SELECTED EXCERPT:
Syntax for configuring registers

I fear this is a stupid question because the answer will be obvious when you know it: I expect it is somewhere in the "Programming 101" module, which I missed.
But any decent discussion forum has a policy that there are no such thing as stupid questions so here we go...

I'm using an ATtiny13 and I have a section of the code where I want to send it to sleep and have it wake up periodically.
That works fine, but I don't want it to do that all of the time, so I need to turn the watchdog interrupt off.
I think I need to set the bits in one of the registers and I don't understand the syntax to do it.
The example code from the ATtiny core says:

WDTCR = _BV(WDTIE) | _BV(WDP2) | _BV(WDP1);

And I know that that is setting the WDTIE, WDP2 and WDP1 bits in the WDTCR register to 1... Well, I say "Know", it is what I think they are doing, but I don't understand how they're actually doing it.

But how do I clear those bits? Or otherwise turn the watchdog timer off?

but I don't understand how they're actually doing it.

_BV is a macro defined like this

#define _BV(n) (1<<(n))

so _BV(WDTIE) is transformed into (1<<(WDTIE)), meaning a 1 left shifted WDTIE positions (where WDTIE is basically the bit position in the register)

same goes for the others _BV(WDP2) and _BV(WDP1)

as you have bitwise OR in between those, you end up with an int that has 3 bits sets to 1, matching the bit position of WDTIE, WDP2 and WDP1

But how do I clear those bits?

rather than clearing those bits, best would be to read how the register was before setting up those bits and restoring that value

arduino offers bitset() and bitclear() macros if you want to play with bits but you'd rather want to do only one assignment

You can CLEAR a bit using a logical AND operation with the one's complement:

WDTCR &= ~(1<<(WDTIE))

J-M-L
Jackson
6mpost #2

but I don't understand how they're actually doing it.

_BV is a macro defined like this

#define _BV(n) (1<<(n))

so _BV(WDTIE) is transformed into (1<<(WDTIE)), meaning a 1 left shifted WDTIE positions (where WDTIE is basically the bit position in the register)

OK, I think I understand that apart from I don't understand the sense in left shifting a single bit: isn't that just shifting it off into nowhere?

I can see that that is best practice, but I can't see that it matters here.
What would be the best way to do that?

when you say 1 in C++, the compiler allocates an int (so on a 8 bit platform it would be two bytes and 4 bytes on a 32 bit platform) and thus the binary representation of 1 (say on 8 bit platform) is 00000000 00000001

if you shift that memory by 3 position left you get 00000000 00001000 hence putting the 1 at the bit 3 position (bits are numbered starting at 0 for the least significant bit)

EXERCISES TO COMPLETE:
A. Retype the passage of the forum thread on register syntax from "But any decent" to "watchdog interrupt off.".
B. According to the forum thread on register syntax, why does shifting a single 1 to the left not push it off into nowhere? Answer in one to three sentences.
C. Carry on the forum thread on register syntax from its last sentence.

MATERIAL:
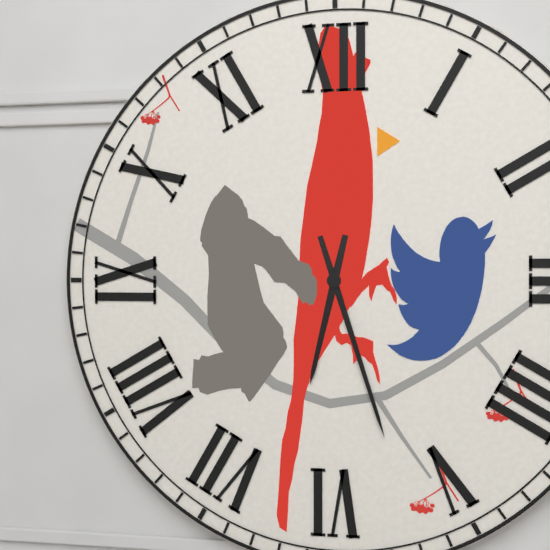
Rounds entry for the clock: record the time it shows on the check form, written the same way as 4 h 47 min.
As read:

RESULTS:
A.
But any decent discussion forum has a policy that there are no such thing as stupid questions so here we go...

I'm using an ATtiny13 and I have a section of the code where I want to send it to sleep and have it wake up periodically.
That works fine, but I don't want it to do that all of the time, so I need to turn the watchdog interrupt off.

B. The compiler stores the 1 as an int, which is two bytes on an 8-bit platform, so its binary form is 00000000 00000001 and leaves room to the left. Shifting it three positions left gives 00000000 00001000, which puts the 1 at bit position 3.

C.
if you assign that value into an 8 bit register (or any byte variable), C++ will truncate the value and only 00001000 will be used for initializing the register

well if you think it does not matter, as the only thing you did was to put 0 into 5 bits and 1 into 3 bits, the easiest way to remove all the 1 is WDTCR = 0;

Sorry, I meant what is the best way to do what you had suggested.

I know that --
WDTIE << 1 performs 1-bit left shift operation.

And I have taken 1<<(WDTIE) is equivalent to: bit(WDTIE).

Instead of the above bureaucratic jargon, I use the following friendly codes to set the required bits of the WDTCR Register (Fig-1).

bitSet(WDTCR, WDTIE);
bitSet(WDTCR, WDP2);
bitSet(WDTCR, WDP1);

WDTCRATtiny13957×220 19.1 KB

Figure-1:

Just store WDTCR in a variable

That was what I thought. Was just wondering if there was a cleverer way.

nope

if you go see for example the pinMode source code, you'll see something like this

		uint8_t oldSREG = SREG;
                cli();
		*reg &= ~bit;
		*out &= ~bit;
		SREG = oldSREG;

they store the SREG register into oldSREG, suspend interrupts do some bitwise stuff and then just restore the SREG as it was before, which will activate interrupts again.

The basic operations are:

Setting all of the bits with '='. This sets the specified bits to 1 and the unspecified bit to 0:
WDTCR = _BV(WDTIE) | _BV(WDP2) | _BV(WDP1);

Setting some bits to 1 and not changing the others with "|=" (a shortcut for "x = x | "). This sets the specified bits to 1 and leaves the unspecified bits unchanged:
WDTCR |= _BV(WDTIE) | _BV(WDP2) | _BV(WDP1);
(shortcut for WDTCR = WDTCR | (_BV(WDTIE) | _BV(WDP2) | _BV(WDP1));)

Setting some bits to 0 and not changing the others with "&=" (a shortcut for "x = x & "). This sets the specified bits to 0 and leaves the unspecified bits unchanged:
WDTCR &= ~(_BV(WDTIE) | _BV(WDP2) | _BV(WDP1));
(shortcut for WDTCR = WDTCR & ~(_BV(WDTIE) | _BV(WDP2) | _BV(WDP1));)
Note: '~' turns all the 1s to 0s and all the 0s to 1s.

There is no operator that will set some bits to 1, some bits to 0, and leave some unchanged. You have to do it in two steps.

If the unspecified bit was 1 before, would it still be turned to 0?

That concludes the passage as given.